Great cake that makes use of any leftover cranberry sauce you might have after a Thanksgiving dinner.
Ingredients
- 1 1/2 cups homemade cranberry sauce (or 1 14-ounce can)
- 1 tablespoon brown sugar
- 3½ tablespoons juice and 3 tablespoons grated zest from 2 lemons
- Salt
- 2¾ cups all-purpose flour
- 1½ teaspoons baking powder
- 1 teaspoon baking soda
- ¾ cup buttermilk
- 1⅓ cups granulated sugar
- 2 sticks unsalted butter, at room temperature and cut into chunks
- 3 large eggs
- 1⅛ teaspoons vanilla extract
Directions
- Set the rack in the middle position and heat the oven to 350 degrees. Spray a 10-inch nonstick Bundt pan liberally with baking spray and set aside.
- In a medium bowl, whisk together the cranberry sauce, brown sugar, 1½ teaspoons lemon juice, and a pinch of salt, and set aside. In another bowl, whisk the flour, baking powder, baking soda, and ½ teaspoon salt, and set aside. In a third (nonreactive) bowl, whisk ¾ cup buttermilk and 3 tablespoons lemon juice and set aside.
- With a hand-held or standing mixer at medium speed, beat the granulated sugar and lemon zest until moist and fragrant, about 30 seconds.
- Add the butter, and beat at medium-high speed until pale and fluffy, about 3 minutes, stopping once or twice to scrape down the sides of the bowl.
- Add the eggs one at a time, beating well after each.
- Add 1 teaspoon vanilla, beat well, and scrape again.
- Reduce mixer speed to low; add about one-third of flour mixture, followed by half of the buttermilk mixture, mixing until just incorporated after each addition, about 5 seconds.
- Repeat using half of remaining flour mixture and all of remaining buttermilk mixture.
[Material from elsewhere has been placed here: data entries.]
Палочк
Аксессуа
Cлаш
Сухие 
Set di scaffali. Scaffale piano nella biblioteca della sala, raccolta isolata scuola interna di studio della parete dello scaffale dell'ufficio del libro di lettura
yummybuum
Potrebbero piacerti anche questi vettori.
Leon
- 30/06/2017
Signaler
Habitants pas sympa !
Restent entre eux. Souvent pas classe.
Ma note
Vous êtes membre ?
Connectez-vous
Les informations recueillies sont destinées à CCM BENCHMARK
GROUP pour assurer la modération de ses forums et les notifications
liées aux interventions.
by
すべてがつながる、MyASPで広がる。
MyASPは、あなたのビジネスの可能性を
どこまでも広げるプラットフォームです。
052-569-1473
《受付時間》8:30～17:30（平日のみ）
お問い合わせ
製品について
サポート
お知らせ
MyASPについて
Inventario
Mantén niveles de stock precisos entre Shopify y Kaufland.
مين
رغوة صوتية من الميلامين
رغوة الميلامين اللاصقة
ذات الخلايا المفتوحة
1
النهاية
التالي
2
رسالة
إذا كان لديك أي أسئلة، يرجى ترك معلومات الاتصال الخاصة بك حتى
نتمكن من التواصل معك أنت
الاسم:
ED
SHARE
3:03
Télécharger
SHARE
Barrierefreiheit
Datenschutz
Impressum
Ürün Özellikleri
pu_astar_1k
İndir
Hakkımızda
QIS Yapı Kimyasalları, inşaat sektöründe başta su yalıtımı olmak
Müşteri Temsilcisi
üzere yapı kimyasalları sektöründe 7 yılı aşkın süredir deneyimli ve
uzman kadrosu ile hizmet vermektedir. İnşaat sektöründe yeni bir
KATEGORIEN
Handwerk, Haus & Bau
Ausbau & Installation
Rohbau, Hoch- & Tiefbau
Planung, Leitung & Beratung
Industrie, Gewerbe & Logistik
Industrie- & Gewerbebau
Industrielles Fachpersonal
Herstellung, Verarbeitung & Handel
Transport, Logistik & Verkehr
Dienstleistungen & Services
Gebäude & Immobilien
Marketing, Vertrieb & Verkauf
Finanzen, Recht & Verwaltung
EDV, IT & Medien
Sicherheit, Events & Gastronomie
Scrape again and add remaining flour mixture; increase mixer speed to medium-low and mix until batter is thoroughly combined, about 15 seconds.
- Scrape half the batter into the pan and spread evenly.
- Pour the cranberry mixture over the batter and with a dinner knife make shallow swirls.
- Add the remaining batter evenly, smooth the surface, and bake until the cake is deep golden brown, feels firm to the touch, and a long toothpick or wooden skewer inserted into the cake comes out clean, 45 to 55 minutes.
- Place the cake on a wire rack and cool for about 15 minutes; turn the cake out, place it right side up onto the rack, and cool to room temperature.
Note: Original recipe called for a glaze to be drizzled on top, but the cake is sweet enough that it doesn’t need it. A light sprinkle of powdered sugar can pretty it up if you’d like.